Exiles of Embermark (abbreviated EoE) is an upcoming fantasy role-playing video game. Described as being a PVP RPG tailored for one-handed mobile play, Exiles is primarily developed by Tim Harris as creative director, Mike Dekoekkoek as lead technical designer, and Kyle Marks as designer.

== Gameplay ==

Exiles of Embermark will have PvP combat, character customization, crafting, Houses (for cooperative play) a game world with PvE battles, live events and spectator mode for viewing and eSports. The game and narrative will be constantly updated with events, quests and content that is generated from the performance of the player base. Viewership from spectator mode will be within the game as well as on streaming sites and applications.

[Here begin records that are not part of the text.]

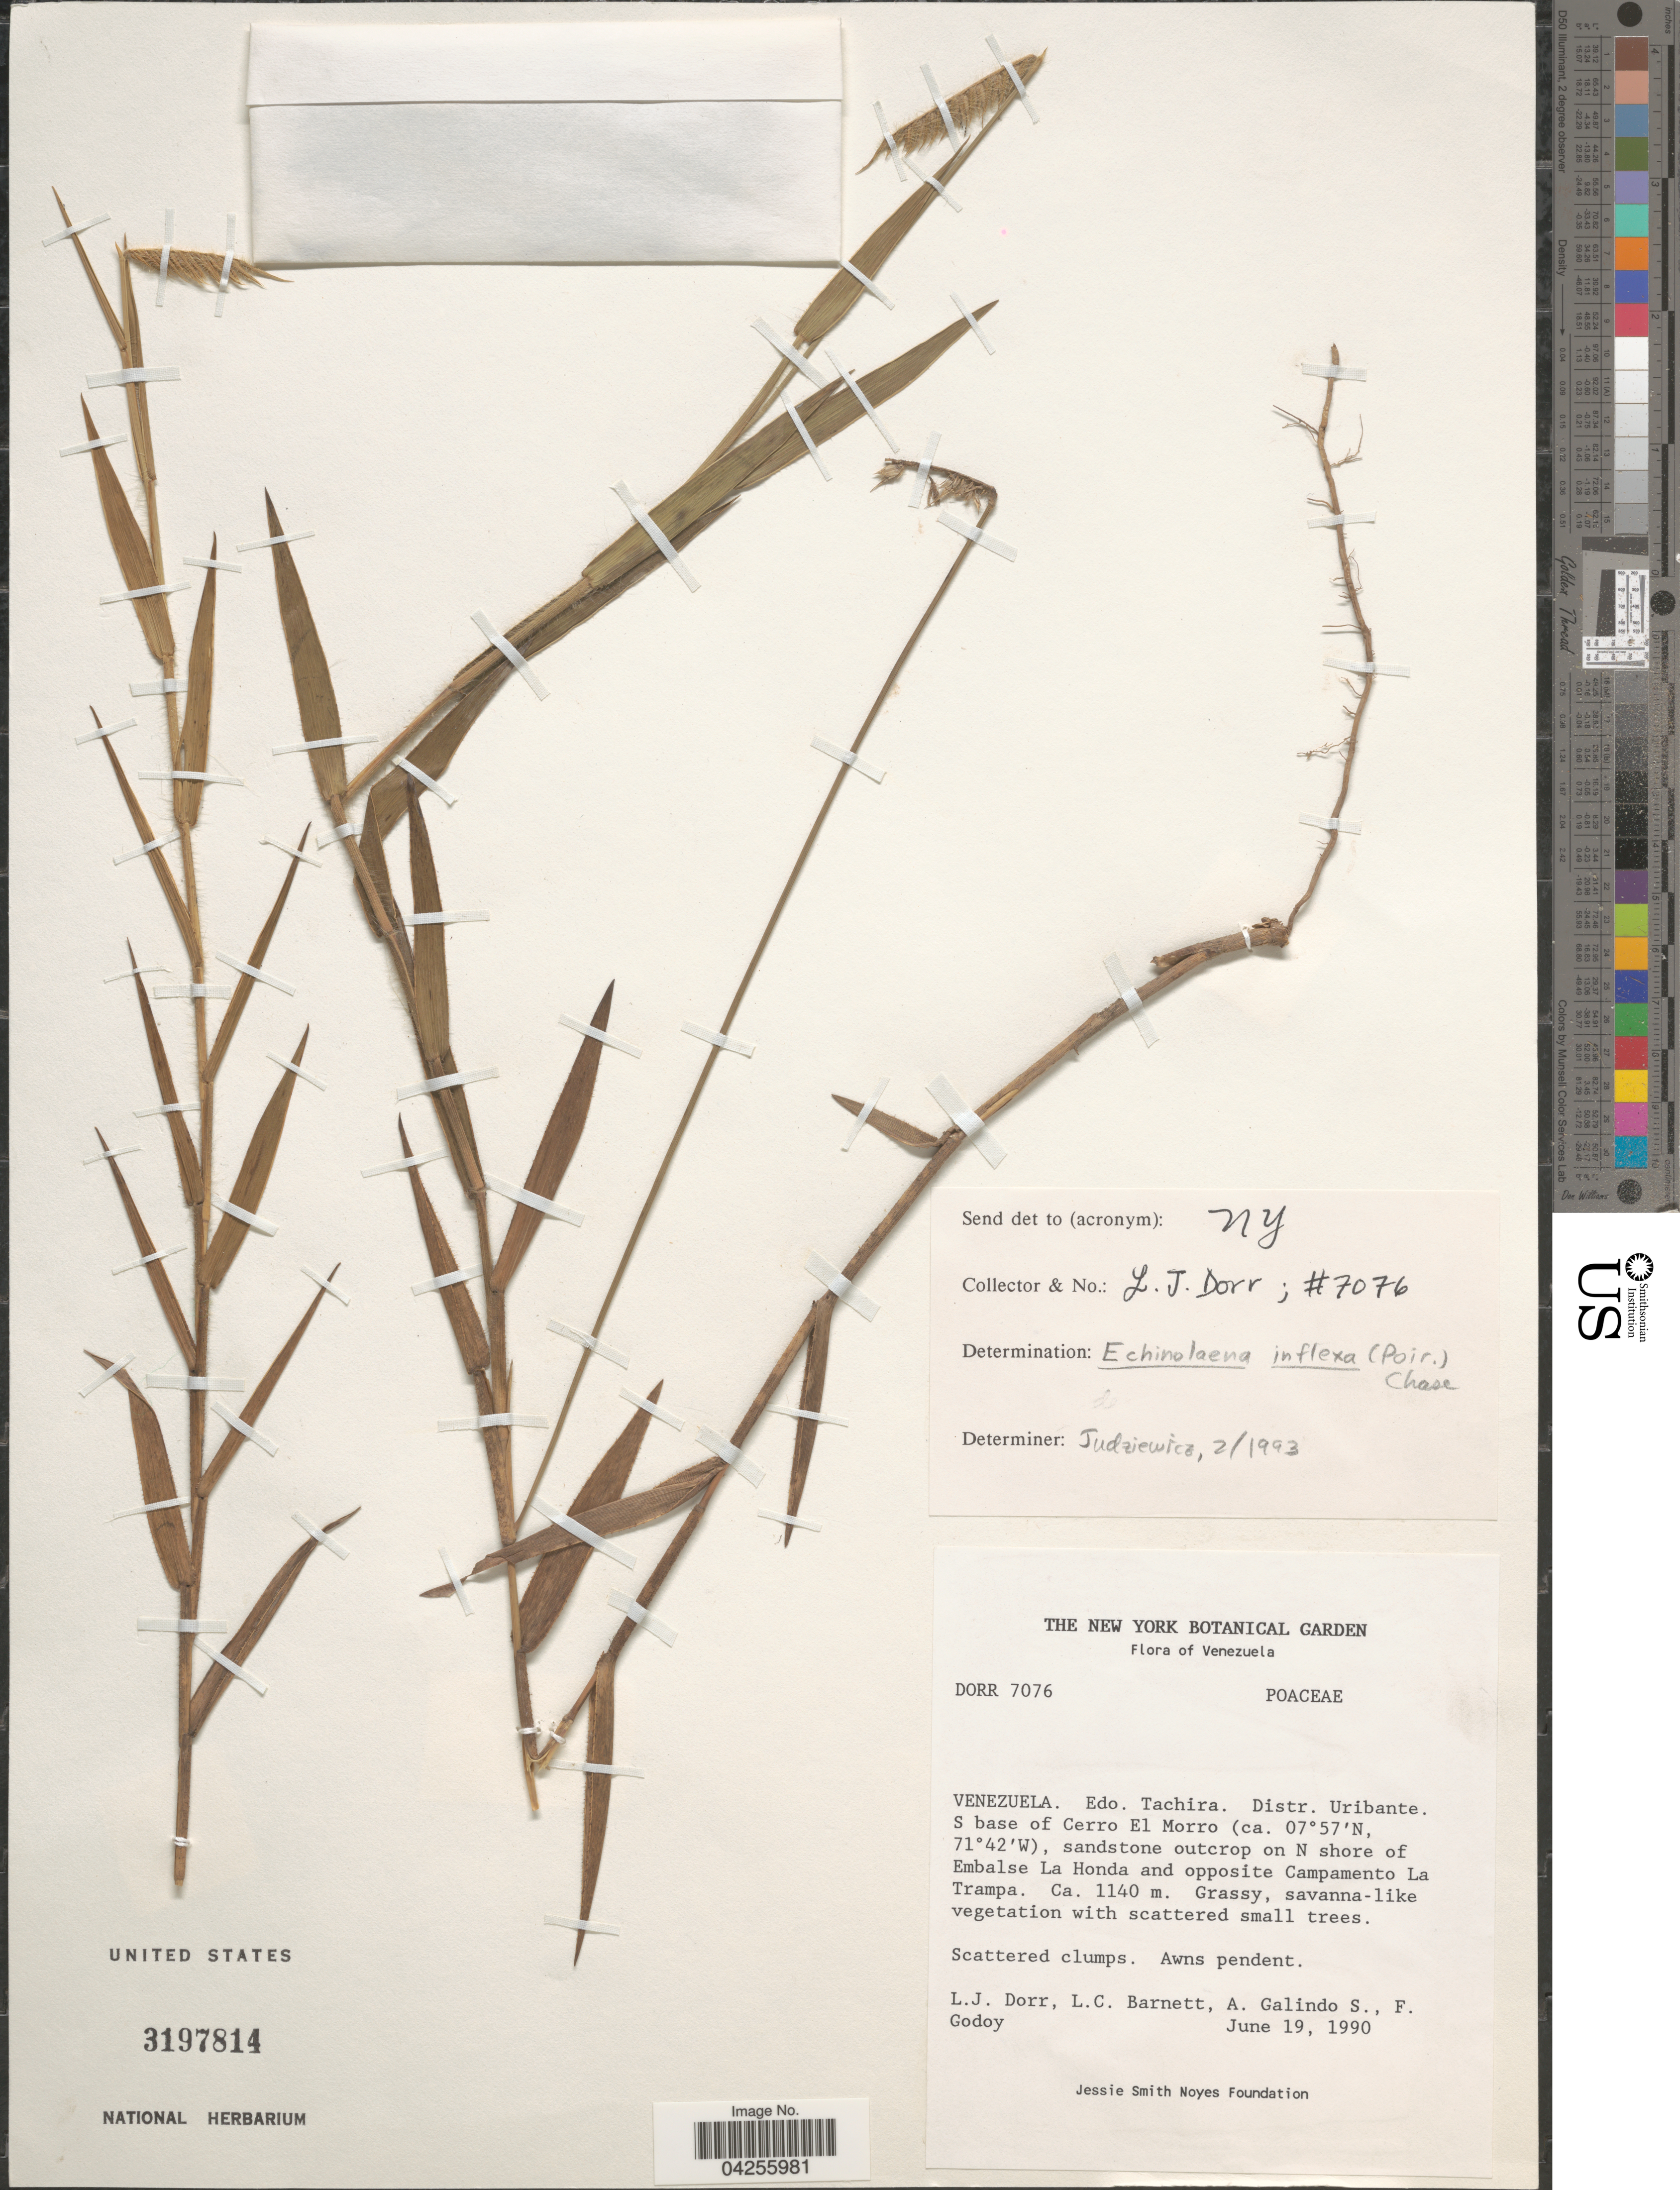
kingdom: Plantae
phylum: Tracheophyta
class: Liliopsida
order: Poales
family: Poaceae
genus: Echinolaena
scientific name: Echinolaena inflexa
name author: (Poir.) Chase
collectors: L. J. Dorr, L. C. Barnett, A. Galindo S. & F. Godoy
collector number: DORR7076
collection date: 1990-06-19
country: Venezuela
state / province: Táchira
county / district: Uribante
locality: S base of Cerro El Morro, sandstone outcrop on N shore of Embalse La Honda and opposite Campamento La Trampa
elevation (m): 1140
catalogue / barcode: US 3197814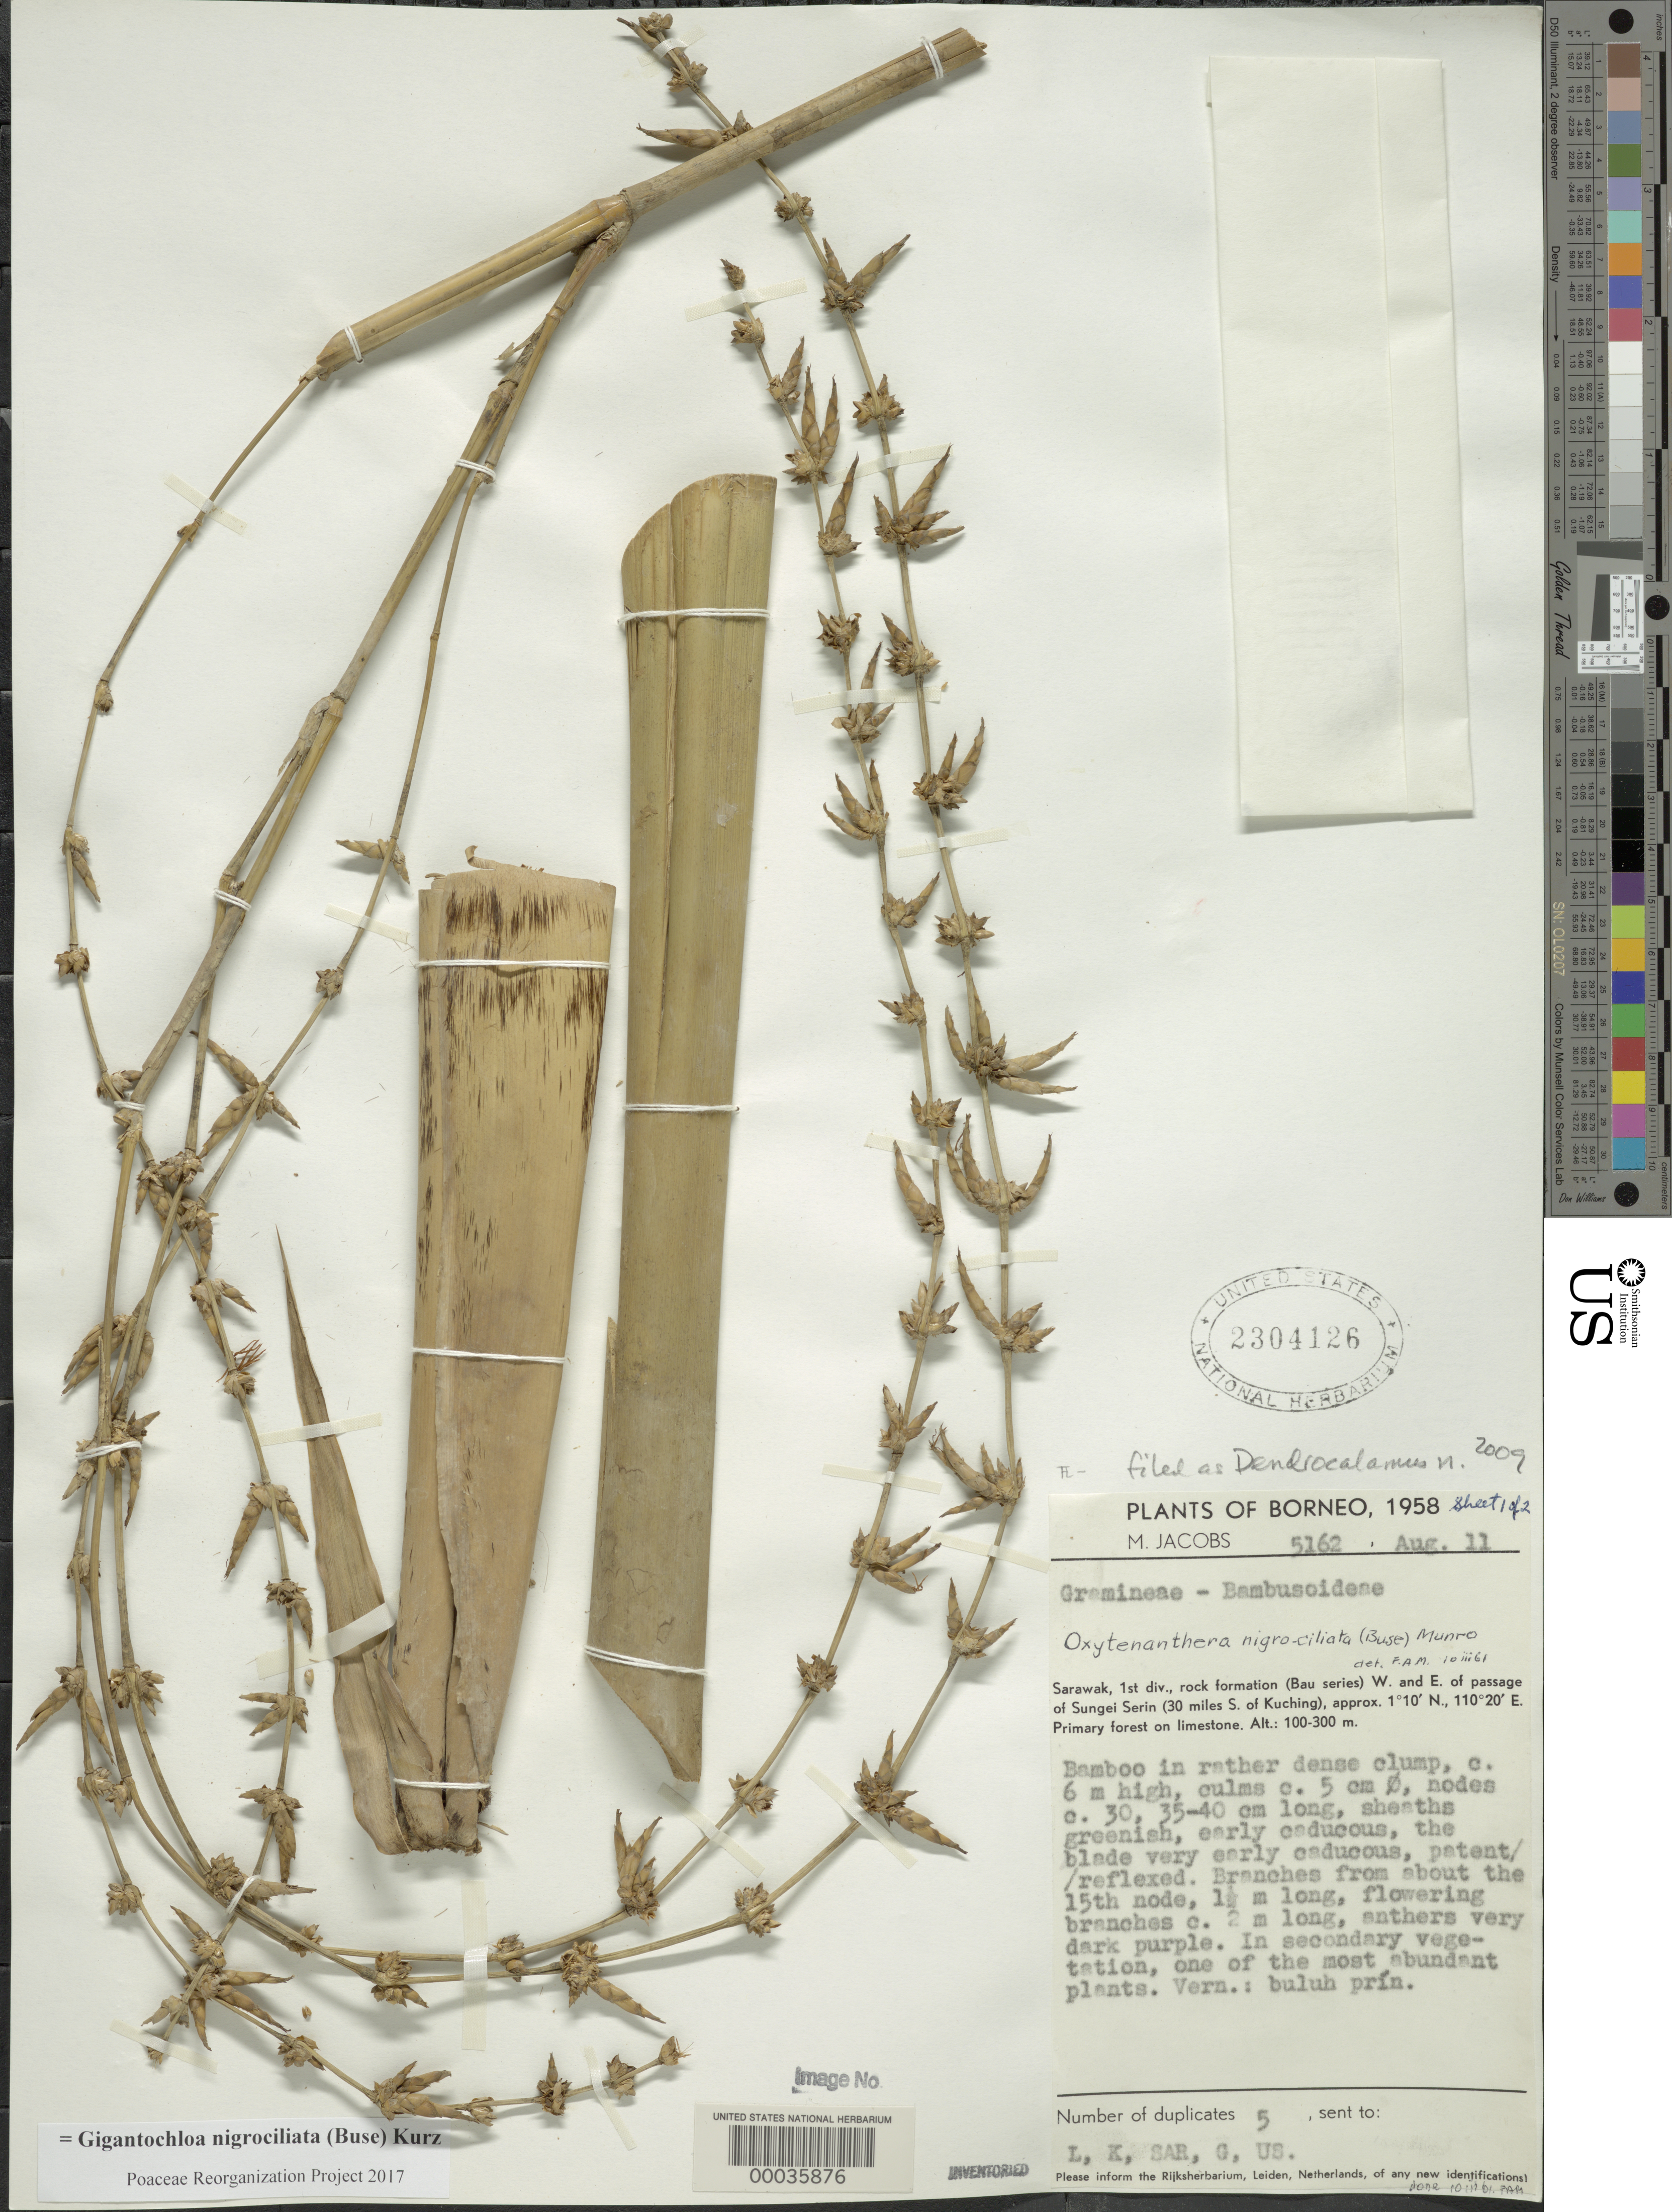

As of April 2016, the game's features are still under development and may change.

The main focus of the game is developing a character by honing their skills and abilities, and utilizing various weapons and gear. It is playable in portrait and only requires one thumb to play, without any unnecessary stretching across the screen or needing to use another finger. According to Touch Arcade, "basically, a 'perfect' mobile game that can be whipped out at any time and enjoyed. To that end, even though their goal is real-time multiplayer battles that last less than a minute, they want every action you perform in Exiles of Embermark to be meaningful and work towards your character's development in some way, whether you're playing a short session or a long one." Over time, the player Characters will build up a camp and recruit followers (NPCs) that quest for loot, improve the Character and acquire useful information even when the player is not actively playing.

Organized competitive play will include daily and weekly standing events where Characters compete against computer-controlled enemies for rewards as well as scheduled multiplayer events and leagues for higher levels of competition. Players will organize themselves into teams within their Houses as well as in league play to compete for collective rewards.

== Development ==
The existence of Exiles of Embermark was publicly announced on February 3, 2016, by Pasadena, California-based developer Gunslinger Studios. It is the first of a series of battle RPG games, each of which will expand on the competitive gameplay of Exiles.

Exiles is a Season-based game, and with each Season comes a story arc that is determined by a combination of events designed by the Gunslinger team and the ongoing performance of the players. As the game progresses, players will drive the narrative forward together with the Quests they choose to undertake, the Battles they win and lose, and how they contribute to their Houses.

Many elements within the game will be partially crowdsourced, and community members will have a chance to contribute to everything from the design of items to character abilities to zones of the gameworld itself. Players will have the opportunity to increase their community Rank (separate from PvP Rank), which will get them exclusive benefits in the game when it launches, and, on top of that, their collective voice in whatever House they choose will help shape the game.